Consider the fact that it is not just a an upgrade from a tiny appliance to a fairly larger one, it's an upgrade from Gen6 to Gen7 with all it's bells and whistles.
Just my € .02, as always.
--Michael@BWC
Yes it is a big step. I'm an Electrical Engineer but unfortunately I'm just an IT hack. I've never taken a computer course in my life, but I've been handling IT at my work since the late 90's.
We've had on-site servers which are sorely outdated.. (Windows Server 2003) . Recently, we've migrated our Exchange to the cloud O365 G5. Our consultants are building our domain and file services on the Government Azure Cloud so we will be heavily dependent on the throughput of our firewall.
For a while now our TZ300 has been struggling. There is something wrong with it. We can't even have a zoom meeting with 2 people without the audio being choppy. Last week we tried to do a training session for 10 people and the audio was catastrophic and we gave up. That is why we as going to a Nsa3700 which should cover our needs for a while.
I don't have the luxury of time to setup the new device from scratch. Because I am a hack, I can do some of the basics but I can't handle SSLVPN and LDAP. CLI? way over my head. I was hoping to be able to just import what I have to get going and let the consultants smooth out any wrinkles
Hi @sdp it's a bit tricky to give advice here and I feel your need to get it resolved quickly. But Security isn't something to rush, IMHO. If you don't have the expertise to configure it from scratch, hire someone with the knowledge to do it for you.
Or just give it a try to migrate/import the old settings into the new Appliance and see what happens, but problems may occur later on.
--Michael@BWC
Hi @sdp, just one question, why have they recommended an NSa3700 rather than a TZ570, TZ670 or an NSa2700?

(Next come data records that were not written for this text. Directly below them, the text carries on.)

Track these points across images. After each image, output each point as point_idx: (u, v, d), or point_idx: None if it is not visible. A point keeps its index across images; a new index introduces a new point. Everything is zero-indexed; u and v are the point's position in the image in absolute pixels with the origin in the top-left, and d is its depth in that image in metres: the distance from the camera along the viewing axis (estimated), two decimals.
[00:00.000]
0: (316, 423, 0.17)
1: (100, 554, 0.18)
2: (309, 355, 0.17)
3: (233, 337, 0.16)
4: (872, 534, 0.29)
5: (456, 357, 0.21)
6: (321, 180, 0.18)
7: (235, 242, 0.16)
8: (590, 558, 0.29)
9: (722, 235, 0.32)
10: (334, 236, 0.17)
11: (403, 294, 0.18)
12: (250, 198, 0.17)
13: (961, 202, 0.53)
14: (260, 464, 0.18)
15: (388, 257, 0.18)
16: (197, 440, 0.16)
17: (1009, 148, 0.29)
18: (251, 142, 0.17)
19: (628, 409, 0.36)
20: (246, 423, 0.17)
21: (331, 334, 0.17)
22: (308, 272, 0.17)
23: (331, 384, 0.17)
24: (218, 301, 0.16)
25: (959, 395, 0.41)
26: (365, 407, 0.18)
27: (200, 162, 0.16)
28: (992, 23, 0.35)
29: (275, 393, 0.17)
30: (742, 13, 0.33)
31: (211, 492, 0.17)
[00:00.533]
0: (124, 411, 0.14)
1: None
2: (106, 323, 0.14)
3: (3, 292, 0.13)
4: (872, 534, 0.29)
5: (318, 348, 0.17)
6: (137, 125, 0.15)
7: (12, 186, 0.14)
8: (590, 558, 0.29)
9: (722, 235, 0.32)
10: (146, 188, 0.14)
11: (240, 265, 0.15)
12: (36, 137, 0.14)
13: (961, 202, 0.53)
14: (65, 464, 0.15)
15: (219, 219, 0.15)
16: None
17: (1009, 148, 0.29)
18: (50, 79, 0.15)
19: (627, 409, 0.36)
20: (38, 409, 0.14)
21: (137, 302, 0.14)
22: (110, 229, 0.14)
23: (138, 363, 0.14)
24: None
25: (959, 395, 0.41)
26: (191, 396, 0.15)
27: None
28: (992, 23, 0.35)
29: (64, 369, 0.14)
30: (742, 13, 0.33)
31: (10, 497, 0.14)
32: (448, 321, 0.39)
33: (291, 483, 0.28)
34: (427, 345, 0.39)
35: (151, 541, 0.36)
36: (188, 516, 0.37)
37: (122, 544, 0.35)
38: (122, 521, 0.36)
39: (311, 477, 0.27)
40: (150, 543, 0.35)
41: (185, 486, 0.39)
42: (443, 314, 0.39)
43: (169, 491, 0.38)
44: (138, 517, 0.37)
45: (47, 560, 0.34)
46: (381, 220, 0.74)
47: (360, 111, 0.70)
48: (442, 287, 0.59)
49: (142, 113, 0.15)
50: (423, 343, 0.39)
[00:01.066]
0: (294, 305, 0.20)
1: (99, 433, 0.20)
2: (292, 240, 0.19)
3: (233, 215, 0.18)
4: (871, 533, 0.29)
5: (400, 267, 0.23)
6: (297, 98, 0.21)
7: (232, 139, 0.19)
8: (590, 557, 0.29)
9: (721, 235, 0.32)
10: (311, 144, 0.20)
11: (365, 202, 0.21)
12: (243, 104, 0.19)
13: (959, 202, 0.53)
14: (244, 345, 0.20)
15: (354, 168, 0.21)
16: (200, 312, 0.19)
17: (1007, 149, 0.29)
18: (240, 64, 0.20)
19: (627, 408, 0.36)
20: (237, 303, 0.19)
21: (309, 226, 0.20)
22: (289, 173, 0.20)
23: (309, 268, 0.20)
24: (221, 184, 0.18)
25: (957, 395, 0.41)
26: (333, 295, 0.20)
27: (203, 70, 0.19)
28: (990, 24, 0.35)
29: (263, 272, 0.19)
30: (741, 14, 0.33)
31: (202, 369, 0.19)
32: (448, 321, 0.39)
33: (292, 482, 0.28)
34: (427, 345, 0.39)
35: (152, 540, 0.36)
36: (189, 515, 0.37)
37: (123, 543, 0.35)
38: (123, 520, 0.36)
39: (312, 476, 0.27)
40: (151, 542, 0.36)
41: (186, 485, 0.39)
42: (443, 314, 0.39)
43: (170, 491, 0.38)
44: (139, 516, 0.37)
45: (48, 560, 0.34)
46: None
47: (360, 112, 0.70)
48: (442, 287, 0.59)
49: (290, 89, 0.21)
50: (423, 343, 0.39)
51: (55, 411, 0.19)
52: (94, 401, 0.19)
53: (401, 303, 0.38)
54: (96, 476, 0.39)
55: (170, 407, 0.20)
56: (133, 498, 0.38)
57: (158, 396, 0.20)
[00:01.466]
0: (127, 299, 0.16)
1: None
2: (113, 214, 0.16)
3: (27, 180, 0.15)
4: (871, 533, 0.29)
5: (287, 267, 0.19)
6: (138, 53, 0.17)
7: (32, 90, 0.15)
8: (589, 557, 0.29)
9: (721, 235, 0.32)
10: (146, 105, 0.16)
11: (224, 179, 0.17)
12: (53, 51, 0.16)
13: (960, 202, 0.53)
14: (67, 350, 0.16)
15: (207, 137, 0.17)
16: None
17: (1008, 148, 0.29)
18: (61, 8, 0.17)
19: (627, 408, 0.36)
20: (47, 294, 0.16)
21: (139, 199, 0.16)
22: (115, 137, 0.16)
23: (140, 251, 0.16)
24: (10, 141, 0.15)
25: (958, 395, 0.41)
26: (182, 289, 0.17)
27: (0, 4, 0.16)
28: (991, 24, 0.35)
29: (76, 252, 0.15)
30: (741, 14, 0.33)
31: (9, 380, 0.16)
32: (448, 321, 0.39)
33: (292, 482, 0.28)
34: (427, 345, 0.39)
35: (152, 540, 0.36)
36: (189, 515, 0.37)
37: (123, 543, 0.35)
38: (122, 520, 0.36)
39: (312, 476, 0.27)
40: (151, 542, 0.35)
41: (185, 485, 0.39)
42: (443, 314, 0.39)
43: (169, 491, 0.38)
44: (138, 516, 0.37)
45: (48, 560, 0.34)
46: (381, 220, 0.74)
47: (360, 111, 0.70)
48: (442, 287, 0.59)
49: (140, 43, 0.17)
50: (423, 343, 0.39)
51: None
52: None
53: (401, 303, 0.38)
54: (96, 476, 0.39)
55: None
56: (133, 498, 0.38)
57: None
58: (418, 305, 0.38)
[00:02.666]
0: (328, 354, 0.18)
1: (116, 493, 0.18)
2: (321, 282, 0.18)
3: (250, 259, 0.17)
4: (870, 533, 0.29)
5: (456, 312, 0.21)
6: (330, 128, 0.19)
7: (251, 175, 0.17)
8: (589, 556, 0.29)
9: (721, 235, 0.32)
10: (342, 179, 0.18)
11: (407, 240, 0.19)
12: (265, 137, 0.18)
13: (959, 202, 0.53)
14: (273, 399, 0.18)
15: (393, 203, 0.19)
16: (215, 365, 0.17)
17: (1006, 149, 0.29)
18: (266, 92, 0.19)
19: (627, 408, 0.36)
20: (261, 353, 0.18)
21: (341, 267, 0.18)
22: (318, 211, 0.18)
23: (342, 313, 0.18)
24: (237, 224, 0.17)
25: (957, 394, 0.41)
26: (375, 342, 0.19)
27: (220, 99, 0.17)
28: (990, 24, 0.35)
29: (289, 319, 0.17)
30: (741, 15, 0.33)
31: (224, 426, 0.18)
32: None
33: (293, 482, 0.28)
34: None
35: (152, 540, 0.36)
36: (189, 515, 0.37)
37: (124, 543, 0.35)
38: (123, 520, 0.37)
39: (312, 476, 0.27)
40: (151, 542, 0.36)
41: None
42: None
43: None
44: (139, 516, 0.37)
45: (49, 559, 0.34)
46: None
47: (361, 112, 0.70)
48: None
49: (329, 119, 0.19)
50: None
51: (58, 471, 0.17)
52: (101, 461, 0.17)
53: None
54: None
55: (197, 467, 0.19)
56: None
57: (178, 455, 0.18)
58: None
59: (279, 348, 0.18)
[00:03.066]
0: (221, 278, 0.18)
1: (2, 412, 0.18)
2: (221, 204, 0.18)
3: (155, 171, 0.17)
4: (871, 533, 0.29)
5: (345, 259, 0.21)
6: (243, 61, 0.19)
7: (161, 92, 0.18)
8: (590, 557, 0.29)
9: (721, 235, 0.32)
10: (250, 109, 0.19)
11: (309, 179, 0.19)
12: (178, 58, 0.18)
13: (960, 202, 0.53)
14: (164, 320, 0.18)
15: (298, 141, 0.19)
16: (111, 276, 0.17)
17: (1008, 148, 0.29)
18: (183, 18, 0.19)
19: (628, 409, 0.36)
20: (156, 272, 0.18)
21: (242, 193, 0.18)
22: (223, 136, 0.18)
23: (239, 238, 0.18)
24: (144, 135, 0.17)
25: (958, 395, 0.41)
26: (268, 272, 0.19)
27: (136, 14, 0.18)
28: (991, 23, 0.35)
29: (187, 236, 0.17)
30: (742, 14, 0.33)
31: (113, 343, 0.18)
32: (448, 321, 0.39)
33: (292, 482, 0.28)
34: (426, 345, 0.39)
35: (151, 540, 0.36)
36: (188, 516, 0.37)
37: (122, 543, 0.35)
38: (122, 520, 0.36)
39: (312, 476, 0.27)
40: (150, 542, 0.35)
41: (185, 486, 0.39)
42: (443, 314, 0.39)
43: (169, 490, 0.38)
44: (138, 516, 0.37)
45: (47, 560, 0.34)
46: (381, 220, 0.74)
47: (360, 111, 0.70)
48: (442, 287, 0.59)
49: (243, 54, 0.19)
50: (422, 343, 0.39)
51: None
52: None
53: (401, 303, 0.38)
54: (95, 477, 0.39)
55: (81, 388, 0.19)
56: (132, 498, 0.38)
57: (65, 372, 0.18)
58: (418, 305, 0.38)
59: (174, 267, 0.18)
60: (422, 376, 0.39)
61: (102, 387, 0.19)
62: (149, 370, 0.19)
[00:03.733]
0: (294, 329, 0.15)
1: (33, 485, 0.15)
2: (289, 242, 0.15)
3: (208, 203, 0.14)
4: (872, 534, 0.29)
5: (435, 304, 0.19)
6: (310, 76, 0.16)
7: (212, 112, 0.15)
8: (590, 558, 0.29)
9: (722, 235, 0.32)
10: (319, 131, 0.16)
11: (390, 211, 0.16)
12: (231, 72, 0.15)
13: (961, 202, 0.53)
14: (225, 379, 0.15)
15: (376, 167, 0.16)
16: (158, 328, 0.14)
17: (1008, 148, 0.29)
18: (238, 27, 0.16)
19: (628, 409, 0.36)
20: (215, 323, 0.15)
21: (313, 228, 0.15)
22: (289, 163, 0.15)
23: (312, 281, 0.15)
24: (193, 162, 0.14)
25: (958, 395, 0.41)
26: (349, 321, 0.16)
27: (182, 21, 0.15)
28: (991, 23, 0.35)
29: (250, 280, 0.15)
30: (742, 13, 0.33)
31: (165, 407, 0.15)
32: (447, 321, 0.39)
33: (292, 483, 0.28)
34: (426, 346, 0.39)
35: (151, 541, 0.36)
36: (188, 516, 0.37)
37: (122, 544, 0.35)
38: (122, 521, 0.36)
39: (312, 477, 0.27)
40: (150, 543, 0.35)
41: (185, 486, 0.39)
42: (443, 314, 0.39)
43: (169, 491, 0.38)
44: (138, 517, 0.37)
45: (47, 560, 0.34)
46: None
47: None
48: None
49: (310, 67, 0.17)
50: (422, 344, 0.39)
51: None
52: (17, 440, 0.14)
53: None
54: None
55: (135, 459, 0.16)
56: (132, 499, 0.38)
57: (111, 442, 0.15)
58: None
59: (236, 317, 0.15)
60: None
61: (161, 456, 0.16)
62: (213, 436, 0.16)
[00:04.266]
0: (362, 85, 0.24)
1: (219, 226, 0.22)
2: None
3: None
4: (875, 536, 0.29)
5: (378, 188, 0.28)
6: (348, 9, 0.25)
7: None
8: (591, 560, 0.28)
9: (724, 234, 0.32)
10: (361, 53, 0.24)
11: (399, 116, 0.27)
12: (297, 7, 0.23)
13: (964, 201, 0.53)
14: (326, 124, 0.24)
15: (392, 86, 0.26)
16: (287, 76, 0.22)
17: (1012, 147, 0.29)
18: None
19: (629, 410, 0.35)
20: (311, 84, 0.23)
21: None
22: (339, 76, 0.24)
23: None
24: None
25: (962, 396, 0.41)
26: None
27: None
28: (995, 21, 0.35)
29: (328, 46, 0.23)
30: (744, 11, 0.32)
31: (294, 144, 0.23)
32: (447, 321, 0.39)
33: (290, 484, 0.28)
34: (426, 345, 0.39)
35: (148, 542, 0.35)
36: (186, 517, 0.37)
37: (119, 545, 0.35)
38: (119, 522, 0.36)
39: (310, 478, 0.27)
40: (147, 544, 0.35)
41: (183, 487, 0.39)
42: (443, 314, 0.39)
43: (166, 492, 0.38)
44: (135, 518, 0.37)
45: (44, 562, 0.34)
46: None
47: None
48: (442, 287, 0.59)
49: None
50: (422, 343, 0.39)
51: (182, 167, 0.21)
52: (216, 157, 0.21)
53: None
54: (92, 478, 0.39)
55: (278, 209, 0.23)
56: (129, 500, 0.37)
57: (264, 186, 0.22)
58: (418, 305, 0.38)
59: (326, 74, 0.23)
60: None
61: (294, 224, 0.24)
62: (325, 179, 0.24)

What kind of deployment i.e throughput do you need how many devices will be going through your Firewall ? it just seems like an extraordinary big jump if you currently have a TZ300
Hi Preston,
Not sure I have a good answer. I suppose a TZ670 is comparable to the NSa3700 but I'm not sure what the feature differences are without diving into it. I think the driving factor was perhaps the VPN throughput. The plan is to migrate our on-site file server to the Azure Cloud and we'll be connected to it through a VPN tunnel. We also have a couple of small remote sites too. Our mail server is in the cloud and accounting system has been migrated too. The thought was to use a Nsa3650 or 2650, the 3650 is EOL soon so we just opted to go higher and be safe down the road.